Dúvida do leitor: “Mas isto não é TC e política misturadas?”
A verdade é que não existe justiça constitucional totalmente neutra: interpretar a Constituição envolve escolhas de princípio. A diferença entre um Estado de direito e um regime autoritário não é ter conflitos entre TC e política – é o facto de o Tribunal poder decidir contra a maioria sem ser fechado, purgado ou ignorado. revistas.rcaap.pt+2julgar.pt+2
O TC manda mais do que o Parlamento?
Não. O Parlamento continua a ser o órgão legislativo principal, mas o Tribunal Constitucional é guardião da Constituição – um texto que está acima de leis ordinárias.
Em termos simples:
- o Parlamento faz leis dentro da Constituição;
- o TC verifica se essas leis respeitam a Constituição;
- se não respeitarem, a norma cai – e o Parlamento pode sempre tentar nova versão, ajustada aos limites constitucionais. Diário da República+2PGD Lisboa+2
Concessão honesta: esta arquitetura é contramajoritária – põe juízes não eleitos a travar decisões de eleitos.

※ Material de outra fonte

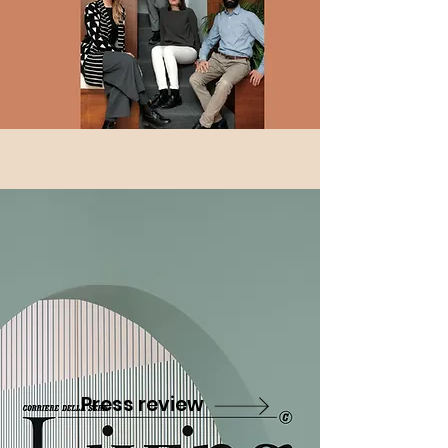
Press review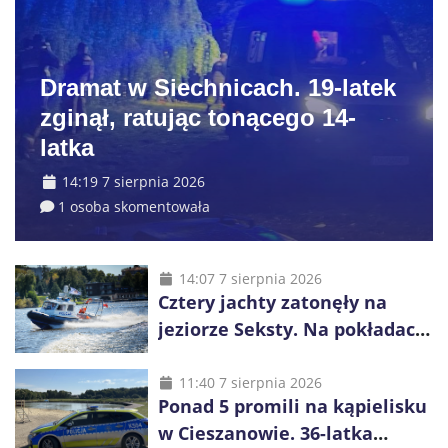
Dramat w Siechnicach. 19-latek
zginął, ratując tonącego 14-
latka
14:19 7 sierpnia 2026
1 osoba skomentowała
14:07 7 sierpnia 2026
Cztery jachty zatonęły na
jeziorze Seksty. Na pokładach
było 37 osób, w tym 29
małoletnich
11:40 7 sierpnia 2026
Ponad 5 promili na kąpielisku
w Cieszanowie. 36-latka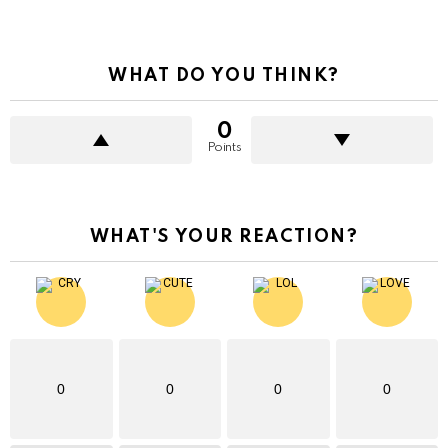
WHAT DO YOU THINK?
0
Points
WHAT'S YOUR REACTION?
0
0
0
0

Mas isso faz parte da própria ideia de separação de poderes: evitar que qualquer maioria, por mais legítima que seja, possa abolir direitos fundamentais, manipular eleições ou capturar órgãos de controlo sem resistência. Diário da República+1
Então, para que serve – e como o devemos criticar?
O Tribunal Constitucional Portugal competências não é infalível, nem sagrado. Pode ser criticado, escrutinado, analisado. O que não ajuda é a demonização simplista (“tribunal de esquerda”, “travão ao povo”) sempre que uma decisão desagrada.
Talvez o critério saudável seja este:
- má política é querer que o TC decida sempre a favor do nosso lado;
- boa política é aceitar que um dia a decisão protege direitos com que concordamos, outro dia direitos de quem detestamos – e que ambos são necessários.
Micro-história final: numa aula de Direito Constitucional, a professora pergunta: “O que é pior para a democracia – um Tribunal Constitucional que, às vezes, erra nas suas interpretações, ou nenhum Tribunal Constitucional?” A turma ri, mas a resposta é séria: sem árbitro, quem perde um dia a regra é sempre o mais fraco.No fim, a frase de impacto resume tudo: o Tribunal Constitucional existe para lembrar que, numa democracia, nem as maiorias mandam sozinhas, nem os direitos dependem apenas do humor do Governo ou da oposição – e é precisamente por isso que, de quando em quando, todos os partidos se irritam com ele.